Segment Open
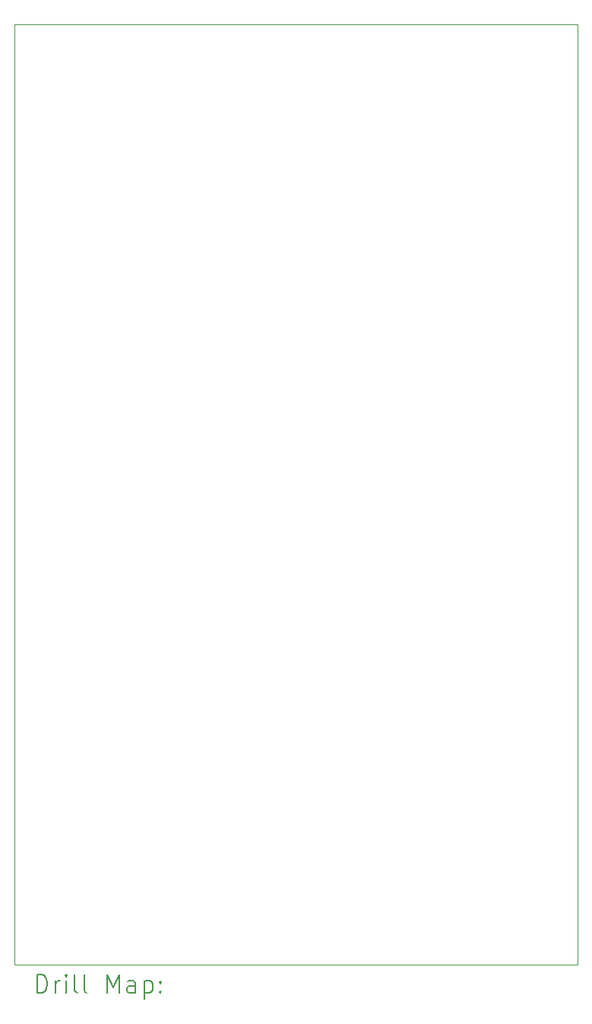
<source format=gbr>
%TF.GenerationSoftware,KiCad,Pcbnew,(6.0.9)*%
%TF.CreationDate,2024-03-02T11:40:23+05:30*%
%TF.ProjectId,CT_2.0.0,43545f32-2e30-42e3-902e-6b696361645f,rev?*%
%TF.SameCoordinates,Original*%
%TF.FileFunction,Drillmap*%
%TF.FilePolarity,Positive*%
%FSLAX45Y45*%
G04 Gerber Fmt 4.5, Leading zero omitted, Abs format (unit mm)*
G04 Created by KiCad (PCBNEW (6.0.9)) date 2024-03-02 11:40:23*
%MOMM*%
%LPD*%
G01*
G04 APERTURE LIST*
%ADD10C,0.100000*%
%ADD11C,0.200000*%
G04 APERTURE END LIST*
D10*
X7030000Y-4480000D02*
X13300000Y-4480000D01*
X13300000Y-4480000D02*
X13300000Y-14940000D01*
X13300000Y-14940000D02*
X7030000Y-14940000D01*
X7030000Y-14940000D02*
X7030000Y-4480000D01*
D11*
X7282619Y-15255476D02*
X7282619Y-15055476D01*
X7330238Y-15055476D01*
X7358809Y-15065000D01*
X7377857Y-15084048D01*
X7387381Y-15103095D01*
X7396905Y-15141190D01*
X7396905Y-15169762D01*
X7387381Y-15207857D01*
X7377857Y-15226905D01*
X7358809Y-15245952D01*
X7330238Y-15255476D01*
X7282619Y-15255476D01*
X7482619Y-15255476D02*
X7482619Y-15122143D01*
X7482619Y-15160238D02*
X7492143Y-15141190D01*
X7501667Y-15131667D01*
X7520714Y-15122143D01*
X7539762Y-15122143D01*
X7606428Y-15255476D02*
X7606428Y-15122143D01*
X7606428Y-15055476D02*
X7596905Y-15065000D01*
X7606428Y-15074524D01*
X7615952Y-15065000D01*
X7606428Y-15055476D01*
X7606428Y-15074524D01*
X7730238Y-15255476D02*
X7711190Y-15245952D01*
X7701667Y-15226905D01*
X7701667Y-15055476D01*
X7835000Y-15255476D02*
X7815952Y-15245952D01*
X7806428Y-15226905D01*
X7806428Y-15055476D01*
X8063571Y-15255476D02*
X8063571Y-15055476D01*
X8130238Y-15198333D01*
X8196905Y-15055476D01*
X8196905Y-15255476D01*
X8377857Y-15255476D02*
X8377857Y-15150714D01*
X8368333Y-15131667D01*
X8349286Y-15122143D01*
X8311190Y-15122143D01*
X8292143Y-15131667D01*
X8377857Y-15245952D02*
X8358809Y-15255476D01*
X8311190Y-15255476D01*
X8292143Y-15245952D01*
X8282619Y-15226905D01*
X8282619Y-15207857D01*
X8292143Y-15188809D01*
X8311190Y-15179286D01*
X8358809Y-15179286D01*
X8377857Y-15169762D01*
X8473095Y-15122143D02*
X8473095Y-15322143D01*
X8473095Y-15131667D02*
X8492143Y-15122143D01*
X8530238Y-15122143D01*
X8549286Y-15131667D01*
X8558810Y-15141190D01*
X8568333Y-15160238D01*
X8568333Y-15217381D01*
X8558810Y-15236428D01*
X8549286Y-15245952D01*
X8530238Y-15255476D01*
X8492143Y-15255476D01*
X8473095Y-15245952D01*
X8654048Y-15236428D02*
X8663571Y-15245952D01*
X8654048Y-15255476D01*
X8644524Y-15245952D01*
X8654048Y-15236428D01*
X8654048Y-15255476D01*
X8654048Y-15131667D02*
X8663571Y-15141190D01*
X8654048Y-15150714D01*
X8644524Y-15141190D01*
X8654048Y-15131667D01*
X8654048Y-15150714D01*
M02*

</source>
Segment Closed
Print all entries exactly; skip the pictures.

## SOLUTION FOR THIS PROBLEM
<source format=gbr>
%TF.GenerationSoftware,KiCad,Pcbnew,(6.0.9)*%
%TF.CreationDate,2024-03-02T11:40:23+05:30*%
%TF.ProjectId,CT_2.0.0,43545f32-2e30-42e3-902e-6b696361645f,rev?*%
%TF.SameCoordinates,Original*%
%TF.FileFunction,Drillmap*%
%TF.FilePolarity,Positive*%
%FSLAX45Y45*%
G04 Gerber Fmt 4.5, Leading zero omitted, Abs format (unit mm)*
G04 Created by KiCad (PCBNEW (6.0.9)) date 2024-03-02 11:40:23*
%MOMM*%
%LPD*%
G01*
G04 APERTURE LIST*
%ADD10C,0.100000*%
%ADD11C,0.200000*%
G04 APERTURE END LIST*
D10*
X7030000Y-4480000D02*
X13300000Y-4480000D01*
X13300000Y-4480000D02*
X13300000Y-14940000D01*
X13300000Y-14940000D02*
X7030000Y-14940000D01*
X7030000Y-14940000D02*
X7030000Y-4480000D01*
D11*
X7282619Y-15255476D02*
X7282619Y-15055476D01*
X7330238Y-15055476D01*
X7358809Y-15065000D01*
X7377857Y-15084048D01*
X7387381Y-15103095D01*
X7396905Y-15141190D01*
X7396905Y-15169762D01*
X7387381Y-15207857D01*
X7377857Y-15226905D01*
X7358809Y-15245952D01*
X7330238Y-15255476D01*
X7282619Y-15255476D01*
X7482619Y-15255476D02*
X7482619Y-15122143D01*
X7482619Y-15160238D02*
X7492143Y-15141190D01*
X7501667Y-15131667D01*
X7520714Y-15122143D01*
X7539762Y-15122143D01*
X7606428Y-15255476D02*
X7606428Y-15122143D01*
X7606428Y-15055476D02*
X7596905Y-15065000D01*
X7606428Y-15074524D01*
X7615952Y-15065000D01*
X7606428Y-15055476D01*
X7606428Y-15074524D01*
X7730238Y-15255476D02*
X7711190Y-15245952D01*
X7701667Y-15226905D01*
X7701667Y-15055476D01*
X7835000Y-15255476D02*
X7815952Y-15245952D01*
X7806428Y-15226905D01*
X7806428Y-15055476D01*
X8063571Y-15255476D02*
X8063571Y-15055476D01*
X8130238Y-15198333D01*
X8196905Y-15055476D01*
X8196905Y-15255476D01*
X8377857Y-15255476D02*
X8377857Y-15150714D01*
X8368333Y-15131667D01*
X8349286Y-15122143D01*
X8311190Y-15122143D01*
X8292143Y-15131667D01*
X8377857Y-15245952D02*
X8358809Y-15255476D01*
X8311190Y-15255476D01*
X8292143Y-15245952D01*
X8282619Y-15226905D01*
X8282619Y-15207857D01*
X8292143Y-15188809D01*
X8311190Y-15179286D01*
X8358809Y-15179286D01*
X8377857Y-15169762D01*
X8473095Y-15122143D02*
X8473095Y-15322143D01*
X8473095Y-15131667D02*
X8492143Y-15122143D01*
X8530238Y-15122143D01*
X8549286Y-15131667D01*
X8558810Y-15141190D01*
X8568333Y-15160238D01*
X8568333Y-15217381D01*
X8558810Y-15236428D01*
X8549286Y-15245952D01*
X8530238Y-15255476D01*
X8492143Y-15255476D01*
X8473095Y-15245952D01*
X8654048Y-15236428D02*
X8663571Y-15245952D01*
X8654048Y-15255476D01*
X8644524Y-15245952D01*
X8654048Y-15236428D01*
X8654048Y-15255476D01*
X8654048Y-15131667D02*
X8663571Y-15141190D01*
X8654048Y-15150714D01*
X8644524Y-15141190D01*
X8654048Y-15131667D01*
X8654048Y-15150714D01*
M02*

</source>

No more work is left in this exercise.